◆ DOCUMENT PASSAGE:
***

Monday, April 06, 2015

Podcast: Microservices, Rocket, and Docker with Red Hat's Mark Lamourine

This podcast takes a look under the covers at today's different containerization approaches and the implications for developers, operators, and architects. We also talk microservices, the different ways they can be aggregated, and the challenges of figuring out the best service boundaries.

You can also point your browser at Containers on redhat.com to learn more about:

  • Container portability with deployment across physical hardware, hypervisors, private clouds, and public clouds
  • An integrated application delivery platform that spans from app container to deployment target—all built on open standards
  • Trusted access to digitally signed container images that are safe to use and have been verified to work on certified container hosts

Listen to MP3 (0:16:32)
Listen to OGG (0:16:32)

[Transcript]

Gordon Haff:  Welcome to another edition of "Cloudy Chat," Podcast. I'm Gordon Haff in the Cloud Product Strategy Group at Red Hat. I'm here with my colleague, Mark Lamourine. Today, we're going to talking about microservices, Rocket, and Docker, and how these various things relate to each other.
Before we get into technologies, one bit of housekeeping. We're going to be talking about the technical aspects of these things. Unless I say something explicit about commercialized product, none of this should be taken as a product roadmap, or product plans. With that said, Mark, let's take it away.
To start off with, maybe provide a little context. Where does Rocket fit in the container landscape?
Mark Lamourine:  Prior to Rocket, if you were trying to build containers, you really had two avenues. I'm leaving older technologies, like Solaris and stuff aside. We're talking just about Linux containers. It was LXC, which was a build‑your‑own, handcrafted, rather complex mechanism which has existed for years, but really didn't gain any traction outside of a couple of important areas,  which we’re not going to get into today.
Then, about two and half years ago, Docker emerged and made it much easier. By making a lot of assumptions for you about what a container should be, they made it a lot simpler to create containers to move images around to distribute them. They did a lot of tooling around it.
Since the advent of Docker, containers have really caught on, at least in mindshare as a new way to distribute software and distribute applications. Rocket came into that as a slight alternative. The community that was working with Docker and with LXC, they noticed a couple of things that were a little restrictive about what Docker does.
There are some assumptions in Docker that make it slightly more difficult than it might be to create containers that communicate with each other, or to create containers that have multiple processes or a number of different little things, that people have noticed only after they started trying to build complex applications. Rocket was designed specifically to fall into that middle space.

***

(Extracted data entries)
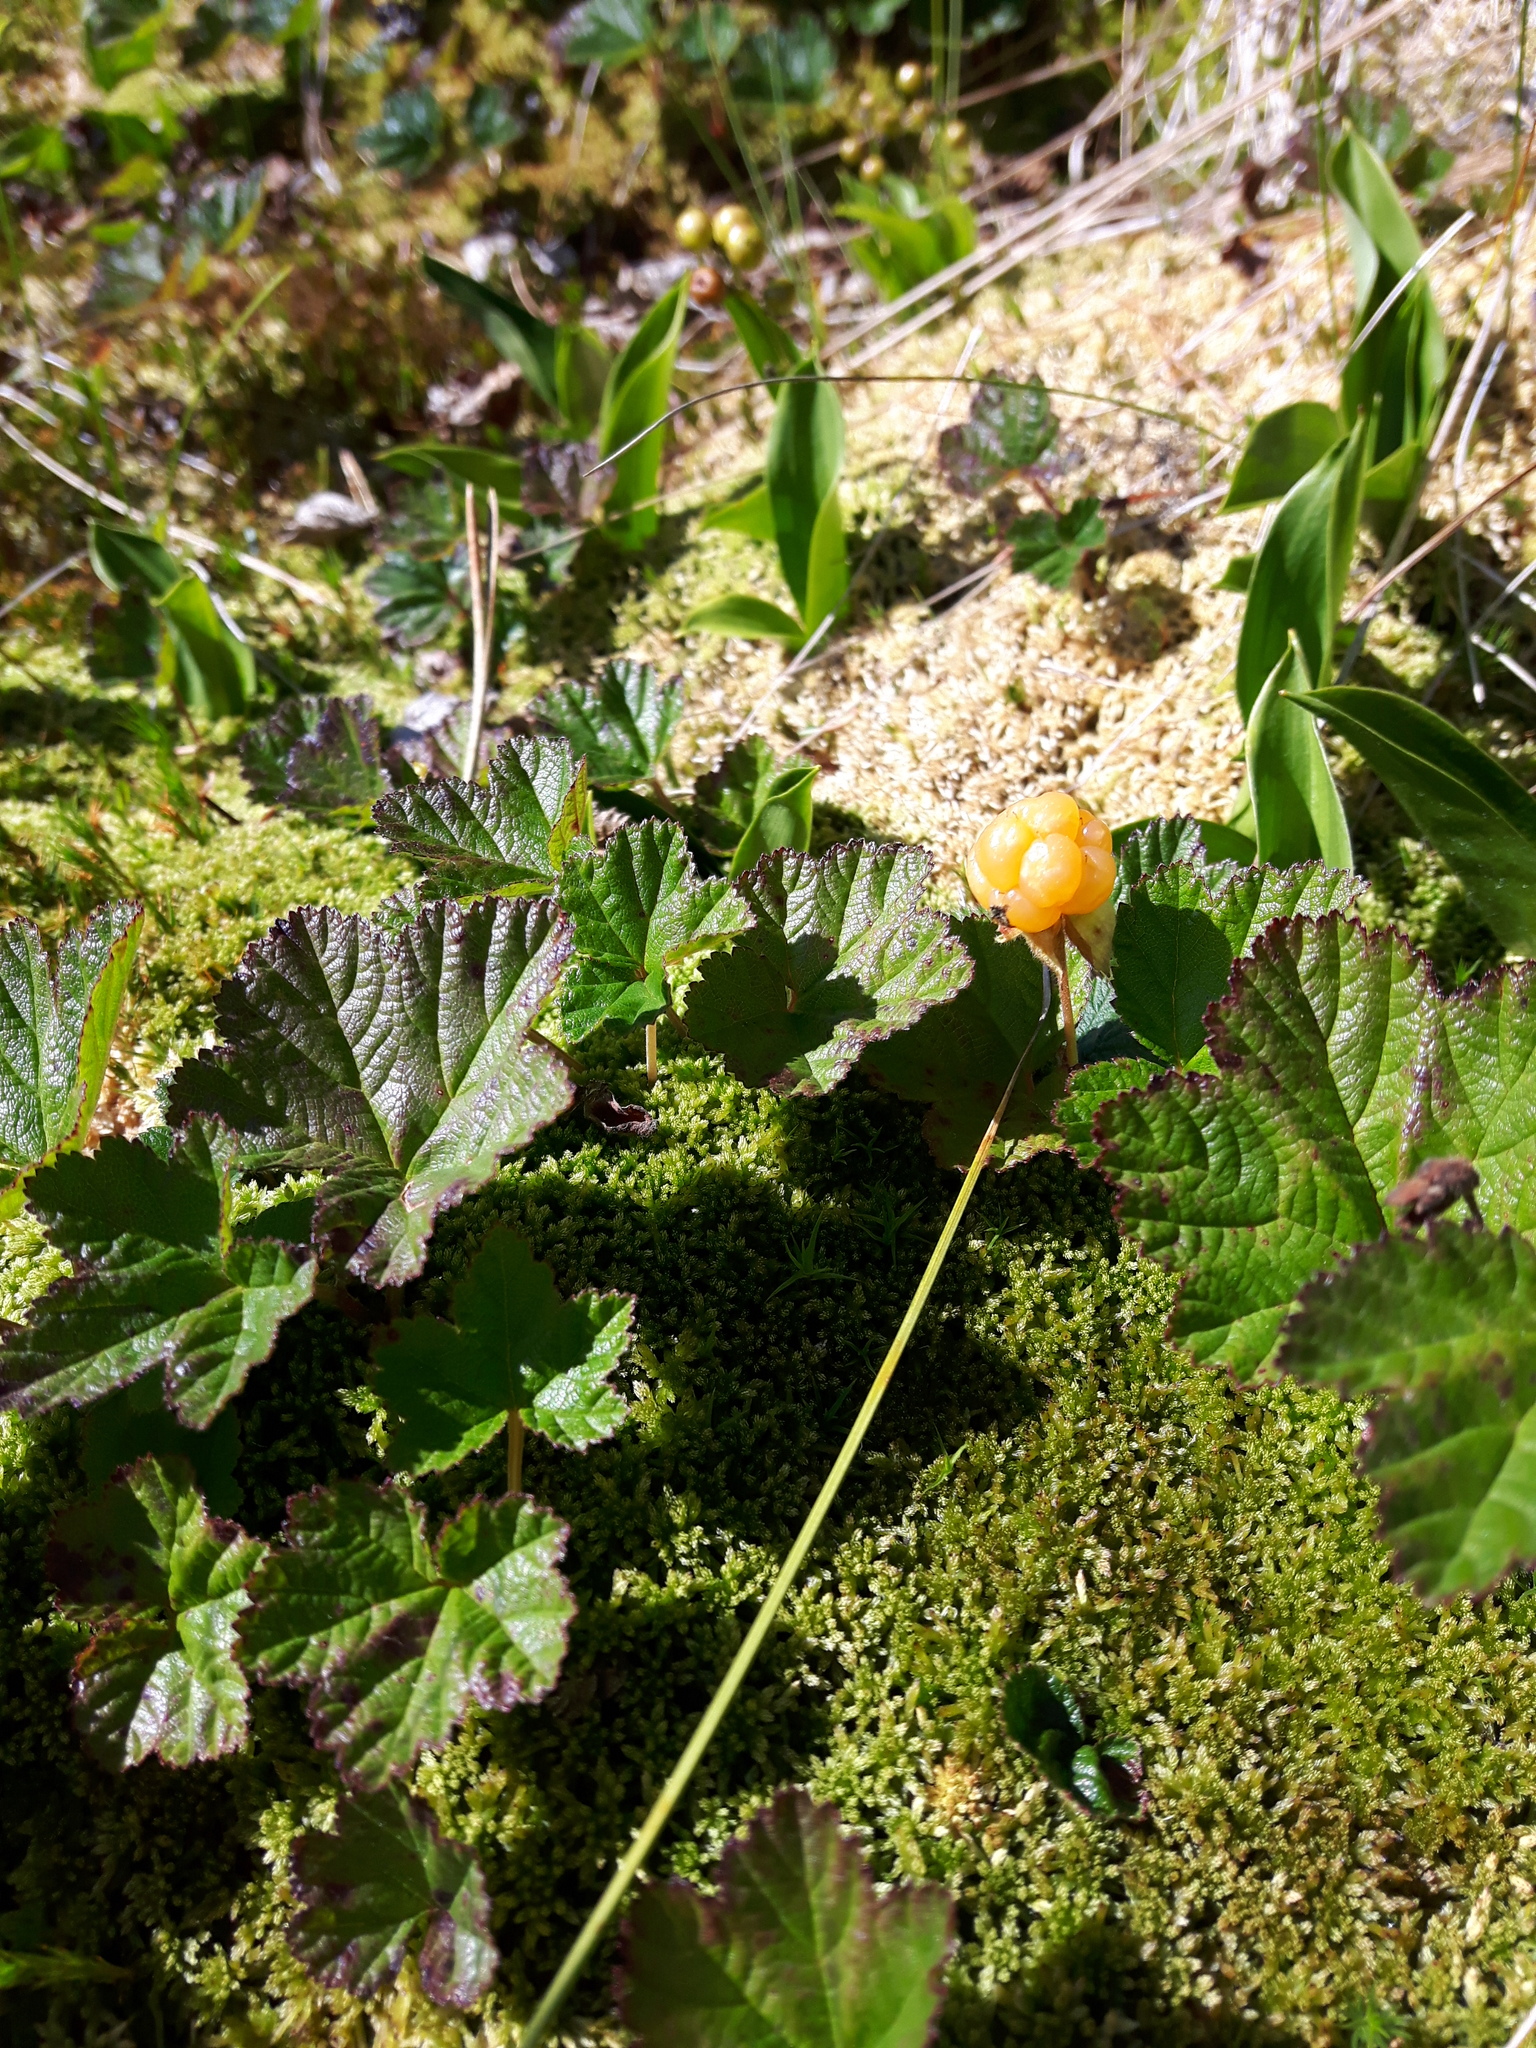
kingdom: Plantae
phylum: Tracheophyta
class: Magnoliopsida
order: Rosales
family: Rosaceae
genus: Rubus
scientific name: Rubus chamaemorus
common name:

***

◆ REQUIRED ACTIONS:
1. Copy out the records verbatim, starting at the line that contains "phylum: Tracheophyta" and running through the end of the records, with both ends included.
2. Pick up the container podcast transcript after its last line and write what comes next.

◆ ANSWERS TO EACH TASK:
1.
phylum: Tracheophyta
class: Magnoliopsida
order: Rosales
family: Rosaceae
genus: Rubus
scientific name: Rubus chamaemorus
common name:

2.
Gordon:  It's probably worth mentioning something here, which you touched on, which is that Docker is often equated with containers, the base level technology. Whereas, Docker really encompasses a lot more than that.
Mark:  You're right. You made two points there. One is that people think of containers, and they think Docker like that's the only way. There are a lot of ways to do containers, or there are now three ways to do containers.
But also Docker encompasses a lot more than just the containers. They've built an ecosystem. They've built a life cycle, or they're starting to build a life cycle. Rocket, again, falls somewhere in the middle of control spectrum. Where LXC, you have very little in the way of infrastructure, very little in the way of control and boundaries, and it's very free, where Docker provides a lot of infrastructure, and a lot of help in producing, and managing your containers and in running them, but it also imposes a certain level of restriction.
Gordon:  Both of these technologies are independent of a containerized operating system, such as RHEL Atomic Host.
Mark:  In fact, they're independent of the operating system in general. You can run both Docker and Rocket on ordinary hosts. You can embed both of them onto a container host, a stripped‑down host, like either Core OS, Project Atomic, or RHEL Atomic.
They're really orthogonal pieces. In fact, they can run side‑by‑side. You can run Rocket right next to Docker, and you can run Rocket containers right next to Docker containers.
Gordon:  I think there's been a tendency in the marketplace, deliberately by some folks to mash things together that don't need to stay together.
Mark:  In some senses, that makes sense because, in the end, the goal is to produce an environment where people can create containerized applications, and stop thinking about the underlying operating system. In that sense, the idea that somehow the two are equated, it makes a certain amount of sense.
But when you're actually developing for one or another, it doesn't really matter. In fact, you don't generally develop containers on a container host. You develop them on a real host, then you migrate them over, test them, and hopefully deploy them out onto a container host.
Gordon:  Mark, what is Rocket at a high level from the technical perspective?
Mark:  Rocket's a container system. What that means is that Rocket is a means of starting processes that have a different view of the host operating system, than an ordinary process does. It's different from other isolation mechanisms, like virtual machines, in that the containerized app is running on the host.
From the host, it looks like an ordinary app, but the containerized app has a different view. Rocket is one mechanism of creating one of these, and what Rocket does is it allows you to create a single image with a single process, a set of process binaries, and run it on the host in its little special environment.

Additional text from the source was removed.